Work instructions:
Output every line of the data below as a Markdown table with the columns Row and Line, numbering the rows and omitting blank lines.

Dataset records
• • • • •

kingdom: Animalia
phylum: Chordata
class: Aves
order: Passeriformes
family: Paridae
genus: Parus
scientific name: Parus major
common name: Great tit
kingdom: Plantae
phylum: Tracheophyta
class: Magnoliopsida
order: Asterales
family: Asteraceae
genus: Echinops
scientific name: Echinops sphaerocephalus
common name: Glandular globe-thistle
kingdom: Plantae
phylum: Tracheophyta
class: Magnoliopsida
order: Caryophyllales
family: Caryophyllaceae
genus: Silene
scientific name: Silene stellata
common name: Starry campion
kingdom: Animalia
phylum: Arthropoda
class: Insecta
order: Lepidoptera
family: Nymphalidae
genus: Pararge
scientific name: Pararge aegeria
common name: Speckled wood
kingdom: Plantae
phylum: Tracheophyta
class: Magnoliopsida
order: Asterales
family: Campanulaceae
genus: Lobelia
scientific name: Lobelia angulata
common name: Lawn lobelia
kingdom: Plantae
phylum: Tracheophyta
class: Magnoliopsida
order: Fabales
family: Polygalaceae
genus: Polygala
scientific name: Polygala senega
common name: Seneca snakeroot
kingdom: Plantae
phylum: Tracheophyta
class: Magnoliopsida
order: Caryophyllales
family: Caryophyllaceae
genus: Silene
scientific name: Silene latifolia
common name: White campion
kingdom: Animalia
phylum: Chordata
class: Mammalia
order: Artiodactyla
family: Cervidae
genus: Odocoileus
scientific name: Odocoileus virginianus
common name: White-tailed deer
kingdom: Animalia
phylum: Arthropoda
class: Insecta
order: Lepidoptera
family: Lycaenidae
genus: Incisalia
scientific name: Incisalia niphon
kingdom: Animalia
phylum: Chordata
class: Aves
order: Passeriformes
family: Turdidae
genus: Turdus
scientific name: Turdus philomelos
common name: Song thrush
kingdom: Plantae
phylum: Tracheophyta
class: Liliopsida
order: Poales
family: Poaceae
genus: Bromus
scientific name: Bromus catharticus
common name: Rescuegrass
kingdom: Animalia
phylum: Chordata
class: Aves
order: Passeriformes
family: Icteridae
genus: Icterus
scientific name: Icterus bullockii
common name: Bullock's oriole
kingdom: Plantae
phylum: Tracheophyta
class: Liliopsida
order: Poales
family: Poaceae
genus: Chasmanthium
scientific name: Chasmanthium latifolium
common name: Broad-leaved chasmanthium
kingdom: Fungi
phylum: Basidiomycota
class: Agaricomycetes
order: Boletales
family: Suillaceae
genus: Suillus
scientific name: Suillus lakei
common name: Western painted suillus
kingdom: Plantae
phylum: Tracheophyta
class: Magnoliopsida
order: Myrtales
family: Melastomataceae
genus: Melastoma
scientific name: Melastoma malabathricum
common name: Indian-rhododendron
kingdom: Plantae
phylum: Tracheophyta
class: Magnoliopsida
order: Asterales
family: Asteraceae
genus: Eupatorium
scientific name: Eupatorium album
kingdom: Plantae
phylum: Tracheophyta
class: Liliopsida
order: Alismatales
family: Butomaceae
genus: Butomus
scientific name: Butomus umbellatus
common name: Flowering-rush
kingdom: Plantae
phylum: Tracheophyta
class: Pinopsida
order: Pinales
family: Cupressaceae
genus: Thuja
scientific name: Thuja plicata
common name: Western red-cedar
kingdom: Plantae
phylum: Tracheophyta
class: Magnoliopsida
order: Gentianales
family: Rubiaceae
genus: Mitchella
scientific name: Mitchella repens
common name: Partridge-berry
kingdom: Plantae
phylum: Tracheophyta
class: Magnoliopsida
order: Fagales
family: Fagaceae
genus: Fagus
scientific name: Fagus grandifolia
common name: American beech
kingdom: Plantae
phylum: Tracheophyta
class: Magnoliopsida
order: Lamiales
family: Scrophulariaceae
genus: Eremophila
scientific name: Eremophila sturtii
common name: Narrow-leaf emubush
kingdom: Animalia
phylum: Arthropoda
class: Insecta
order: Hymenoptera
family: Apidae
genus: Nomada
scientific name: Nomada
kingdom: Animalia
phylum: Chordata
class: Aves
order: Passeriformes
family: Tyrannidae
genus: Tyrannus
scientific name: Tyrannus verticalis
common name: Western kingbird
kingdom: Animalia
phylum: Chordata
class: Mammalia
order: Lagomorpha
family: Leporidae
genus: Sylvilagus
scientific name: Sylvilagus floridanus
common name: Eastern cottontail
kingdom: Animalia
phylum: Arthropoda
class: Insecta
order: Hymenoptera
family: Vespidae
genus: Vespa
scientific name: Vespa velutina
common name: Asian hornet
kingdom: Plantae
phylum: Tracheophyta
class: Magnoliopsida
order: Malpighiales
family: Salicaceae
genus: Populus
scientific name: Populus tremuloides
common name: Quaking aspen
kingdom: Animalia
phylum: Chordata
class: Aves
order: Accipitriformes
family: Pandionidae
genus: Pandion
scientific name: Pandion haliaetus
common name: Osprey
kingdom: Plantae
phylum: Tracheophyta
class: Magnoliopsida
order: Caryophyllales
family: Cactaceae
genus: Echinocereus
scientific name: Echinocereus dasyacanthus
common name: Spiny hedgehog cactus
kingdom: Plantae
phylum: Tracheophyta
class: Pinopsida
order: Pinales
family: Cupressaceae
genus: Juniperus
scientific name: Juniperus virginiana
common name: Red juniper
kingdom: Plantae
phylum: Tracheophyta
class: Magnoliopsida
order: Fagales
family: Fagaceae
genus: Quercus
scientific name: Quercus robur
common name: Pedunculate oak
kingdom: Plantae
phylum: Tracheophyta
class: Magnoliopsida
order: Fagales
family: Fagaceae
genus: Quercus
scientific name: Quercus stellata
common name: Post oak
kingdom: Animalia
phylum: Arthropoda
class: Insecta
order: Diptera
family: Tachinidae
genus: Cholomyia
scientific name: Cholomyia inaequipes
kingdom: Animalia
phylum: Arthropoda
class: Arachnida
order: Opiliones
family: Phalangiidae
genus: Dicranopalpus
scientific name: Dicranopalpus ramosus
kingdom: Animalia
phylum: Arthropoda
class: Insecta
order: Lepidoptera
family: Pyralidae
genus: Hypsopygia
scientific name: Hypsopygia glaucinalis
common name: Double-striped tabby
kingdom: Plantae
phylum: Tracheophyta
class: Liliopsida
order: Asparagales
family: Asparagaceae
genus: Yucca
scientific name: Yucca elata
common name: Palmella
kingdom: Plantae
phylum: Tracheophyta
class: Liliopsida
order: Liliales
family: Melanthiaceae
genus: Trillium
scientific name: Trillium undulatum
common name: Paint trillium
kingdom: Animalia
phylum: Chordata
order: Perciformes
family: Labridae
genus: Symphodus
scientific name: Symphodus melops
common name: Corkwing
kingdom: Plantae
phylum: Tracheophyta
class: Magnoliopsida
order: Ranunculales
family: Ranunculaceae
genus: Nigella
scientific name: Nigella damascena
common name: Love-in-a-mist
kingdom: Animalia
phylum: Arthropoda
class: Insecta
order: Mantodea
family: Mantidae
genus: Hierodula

• • • • •

Written reply:
| Row | Line |
|---|---|
| 1 | kingdom: Animalia |
| 2 | phylum: Chordata |
| 3 | class: Aves |
| 4 | order: Passeriformes |
| 5 | family: Paridae |
| 6 | genus: Parus |
| 7 | scientific name: Parus major |
| 8 | common name: Great tit |
| 9 | kingdom: Plantae |
| 10 | phylum: Tracheophyta |
| 11 | class: Magnoliopsida |
| 12 | order: Asterales |
| 13 | family: Asteraceae |
| 14 | genus: Echinops |
| 15 | scientific name: Echinops sphaerocephalus |
| 16 | common name: Glandular globe-thistle |
| 17 | kingdom: Plantae |
| 18 | phylum: Tracheophyta |
| 19 | class: Magnoliopsida |
| 20 | order: Caryophyllales |
| 21 | family: Caryophyllaceae |
| 22 | genus: Silene |
| 23 | scientific name: Silene stellata |
| 24 | common name: Starry campion |
| 25 | kingdom: Animalia |
| 26 | phylum: Arthropoda |
| 27 | class: Insecta |
| 28 | order: Lepidoptera |
| 29 | family: Nymphalidae |
| 30 | genus: Pararge |
| 31 | scientific name: Pararge aegeria |
| 32 | common name: Speckled wood |
| 33 | kingdom: Plantae |
| 34 | phylum: Tracheophyta |
| 35 | class: Magnoliopsida |
| 36 | order: Asterales |
| 37 | family: Campanulaceae |
| 38 | genus: Lobelia |
| 39 | scientific name: Lobelia angulata |
| 40 | common name: Lawn lobelia |
| 41 | kingdom: Plantae |
| 42 | phylum: Tracheophyta |
| 43 | class: Magnoliopsida |
| 44 | order: Fabales |
| 45 | family: Polygalaceae |
| 46 | genus: Polygala |
| 47 | scientific name: Polygala senega |
| 48 | common name: Seneca snakeroot |
| 49 | kingdom: Plantae |
| 50 | phylum: Tracheophyta |
| 51 | class: Magnoliopsida |
| 52 | order: Caryophyllales |
| 53 | family: Caryophyllaceae |
| 54 | genus: Silene |
| 55 | scientific name: Silene latifolia |
| 56 | common name: White campion |
| 57 | kingdom: Animalia |
| 58 | phylum: Chordata |
| 59 | class: Mammalia |
| 60 | order: Artiodactyla |
| 61 | family: Cervidae |
| 62 | genus: Odocoileus |
| 63 | scientific name: Odocoileus virginianus |
| 64 | common name: White-tailed deer |
| 65 | kingdom: Animalia |
| 66 | phylum: Arthropoda |
| 67 | class: Insecta |
| 68 | order: Lepidoptera |
| 69 | family: Lycaenidae |
| 70 | genus: Incisalia |
| 71 | scientific name: Incisalia niphon |
| 72 | kingdom: Animalia |
| 73 | phylum: Chordata |
| 74 | class: Aves |
| 75 | order: Passeriformes |
| 76 | family: Turdidae |
| 77 | genus: Turdus |
| 78 | scientific name: Turdus philomelos |
| 79 | common name: Song thrush |
| 80 | kingdom: Plantae |
| 81 | phylum: Tracheophyta |
| 82 | class: Liliopsida |
| 83 | order: Poales |
| 84 | family: Poaceae |
| 85 | genus: Bromus |
| 86 | scientific name: Bromus catharticus |
| 87 | common name: Rescuegrass |
| 88 | kingdom: Animalia |
| 89 | phylum: Chordata |
| 90 | class: Aves |
| 91 | order: Passeriformes |
| 92 | family: Icteridae |
| 93 | genus: Icterus |
| 94 | scientific name: Icterus bullockii |
| 95 | common name: Bullock's oriole |
| 96 | kingdom: Plantae |
| 97 | phylum: Tracheophyta |
| 98 | class: Liliopsida |
| 99 | order: Poales |
| 100 | family: Poaceae |
| 101 | genus: Chasmanthium |
| 102 | scientific name: Chasmanthium latifolium |
| 103 | common name: Broad-leaved chasmanthium |
| 104 | kingdom: Fungi |
| 105 | phylum: Basidiomycota |
| 106 | class: Agaricomycetes |
| 107 | order: Boletales |
| 108 | family: Suillaceae |
| 109 | genus: Suillus |
| 110 | scientific name: Suillus lakei |
| 111 | common name: Western painted suillus |
| 112 | kingdom: Plantae |
| 113 | phylum: Tracheophyta |
| 114 | class: Magnoliopsida |
| 115 | order: Myrtales |
| 116 | family: Melastomataceae |
| 117 | genus: Melastoma |
| 118 | scientific name: Melastoma malabathricum |
| 119 | common name: Indian-rhododendron |
| 120 | kingdom: Plantae |
| 121 | phylum: Tracheophyta |
| 122 | class: Magnoliopsida |
| 123 | order: Asterales |
| 124 | family: Asteraceae |
| 125 | genus: Eupatorium |
| 126 | scientific name: Eupatorium album |
| 127 | kingdom: Plantae |
| 128 | phylum: Tracheophyta |
| 129 | class: Liliopsida |
| 130 | order: Alismatales |
| 131 | family: Butomaceae |
| 132 | genus: Butomus |
| 133 | scientific name: Butomus umbellatus |
| 134 | common name: Flowering-rush |
| 135 | kingdom: Plantae |
| 136 | phylum: Tracheophyta |
| 137 | class: Pinopsida |
| 138 | order: Pinales |
| 139 | family: Cupressaceae |
| 140 | genus: Thuja |
| 141 | scientific name: Thuja plicata |
| 142 | common name: Western red-cedar |
| 143 | kingdom: Plantae |
| 144 | phylum: Tracheophyta |
| 145 | class: Magnoliopsida |
| 146 | order: Gentianales |
| 147 | family: Rubiaceae |
| 148 | genus: Mitchella |
| 149 | scientific name: Mitchella repens |
| 150 | common name: Partridge-berry |
| 151 | kingdom: Plantae |
| 152 | phylum: Tracheophyta |
| 153 | class: Magnoliopsida |
| 154 | order: Fagales |
| 155 | family: Fagaceae |
| 156 | genus: Fagus |
| 157 | scientific name: Fagus grandifolia |
| 158 | common name: American beech |
| 159 | kingdom: Plantae |
| 160 | phylum: Tracheophyta |
| 161 | class: Magnoliopsida |
| 162 | order: Lamiales |
| 163 | family: Scrophulariaceae |
| 164 | genus: Eremophila |
| 165 | scientific name: Eremophila sturtii |
| 166 | common name: Narrow-leaf emubush |
| 167 | kingdom: Animalia |
| 168 | phylum: Arthropoda |
| 169 | class: Insecta |
| 170 | order: Hymenoptera |
| 171 | family: Apidae |
| 172 | genus: Nomada |
| 173 | scientific name: Nomada |
| 174 | kingdom: Animalia |
| 175 | phylum: Chordata |
| 176 | class: Aves |
| 177 | order: Passeriformes |
| 178 | family: Tyrannidae |
| 179 | genus: Tyrannus |
| 180 | scientific name: Tyrannus verticalis |
| 181 | common name: Western kingbird |
| 182 | kingdom: Animalia |
| 183 | phylum: Chordata |
| 184 | class: Mammalia |
| 185 | order: Lagomorpha |
| 186 | family: Leporidae |
| 187 | genus: Sylvilagus |
| 188 | scientific name: Sylvilagus floridanus |
| 189 | common name: Eastern cottontail |
| 190 | kingdom: Animalia |
| 191 | phylum: Arthropoda |
| 192 | class: Insecta |
| 193 | order: Hymenoptera |
| 194 | family: Vespidae |
| 195 | genus: Vespa |
| 196 | scientific name: Vespa velutina |
| 197 | common name: Asian hornet |
| 198 | kingdom: Plantae |
| 199 | phylum: Tracheophyta |
| 200 | class: Magnoliopsida |
| 201 | order: Malpighiales |
| 202 | family: Salicaceae |
| 203 | genus: Populus |
| 204 | scientific name: Populus tremuloides |
| 205 | common name: Quaking aspen |
| 206 | kingdom: Animalia |
| 207 | phylum: Chordata |
| 208 | class: Aves |
| 209 | order: Accipitriformes |
| 210 | family: Pandionidae |
| 211 | genus: Pandion |
| 212 | scientific name: Pandion haliaetus |
| 213 | common name: Osprey |
| 214 | kingdom: Plantae |
| 215 | phylum: Tracheophyta |
| 216 | class: Magnoliopsida |
| 217 | order: Caryophyllales |
| 218 | family: Cactaceae |
| 219 | genus: Echinocereus |
| 220 | scientific name: Echinocereus dasyacanthus |
| 221 | common name: Spiny hedgehog cactus |
| 222 | kingdom: Plantae |
| 223 | phylum: Tracheophyta |
| 224 | class: Pinopsida |
| 225 | order: Pinales |
| 226 | family: Cupressaceae |
| 227 | genus: Juniperus |
| 228 | scientific name: Juniperus virginiana |
| 229 | common name: Red juniper |
| 230 | kingdom: Plantae |
| 231 | phylum: Tracheophyta |
| 232 | class: Magnoliopsida |
| 233 | order: Fagales |
| 234 | family: Fagaceae |
| 235 | genus: Quercus |
| 236 | scientific name: Quercus robur |
| 237 | common name: Pedunculate oak |
| 238 | kingdom: Plantae |
| 239 | phylum: Tracheophyta |
| 240 | class: Magnoliopsida |
| 241 | order: Fagales |
| 242 | family: Fagaceae |
| 243 | genus: Quercus |
| 244 | scientific name: Quercus stellata |
| 245 | common name: Post oak |
| 246 | kingdom: Animalia |
| 247 | phylum: Arthropoda |
| 248 | class: Insecta |
| 249 | order: Diptera |
| 250 | family: Tachinidae |
| 251 | genus: Cholomyia |
| 252 | scientific name: Cholomyia inaequipes |
| 253 | kingdom: Animalia |
| 254 | phylum: Arthropoda |
| 255 | class: Arachnida |
| 256 | order: Opiliones |
| 257 | family: Phalangiidae |
| 258 | genus: Dicranopalpus |
| 259 | scientific name: Dicranopalpus ramosus |
| 260 | kingdom: Animalia |
| 261 | phylum: Arthropoda |
| 262 | class: Insecta |
| 263 | order: Lepidoptera |
| 264 | family: Pyralidae |
| 265 | genus: Hypsopygia |
| 266 | scientific name: Hypsopygia glaucinalis |
| 267 | common name: Double-striped tabby |
| 268 | kingdom: Plantae |
| 269 | phylum: Tracheophyta |
| 270 | class: Liliopsida |
| 271 | order: Asparagales |
| 272 | family: Asparagaceae |
| 273 | genus: Yucca |
| 274 | scientific name: Yucca elata |
| 275 | common name: Palmella |
| 276 | kingdom: Plantae |
| 277 | phylum: Tracheophyta |
| 278 | class: Liliopsida |
| 279 | order: Liliales |
| 280 | family: Melanthiaceae |
| 281 | genus: Trillium |
| 282 | scientific name: Trillium undulatum |
| 283 | common name: Paint trillium |
| 284 | kingdom: Animalia |
| 285 | phylum: Chordata |
| 286 | order: Perciformes |
| 287 | family: Labridae |
| 288 | genus: Symphodus |
| 289 | scientific name: Symphodus melops |
| 290 | common name: Corkwing |
| 291 | kingdom: Plantae |
| 292 | phylum: Tracheophyta |
| 293 | class: Magnoliopsida |
| 294 | order: Ranunculales |
| 295 | family: Ranunculaceae |
| 296 | genus: Nigella |
| 297 | scientific name: Nigella damascena |
| 298 | common name: Love-in-a-mist |
| 299 | kingdom: Animalia |
| 300 | phylum: Arthropoda |
| 301 | class: Insecta |
| 302 | order: Mantodea |
| 303 | family: Mantidae |
| 304 | genus: Hierodula |